_Task prompt_. Output exactly the lines from the line with "Buck U: Trick or Treat" through the end of the records below. Include nothing else.

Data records
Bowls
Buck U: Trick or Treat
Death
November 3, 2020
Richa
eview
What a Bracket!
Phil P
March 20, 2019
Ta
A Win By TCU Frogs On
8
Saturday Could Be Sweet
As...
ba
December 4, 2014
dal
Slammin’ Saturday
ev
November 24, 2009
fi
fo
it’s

_Written response_.
Buck U: Trick or Treat
Death
November 3, 2020
Richa
eview
What a Bracket!
Phil P
March 20, 2019
Ta
A Win By TCU Frogs On
8
Saturday Could Be Sweet
As...
ba
December 4, 2014
dal
Slammin’ Saturday
ev
November 24, 2009
fi
fo
it’s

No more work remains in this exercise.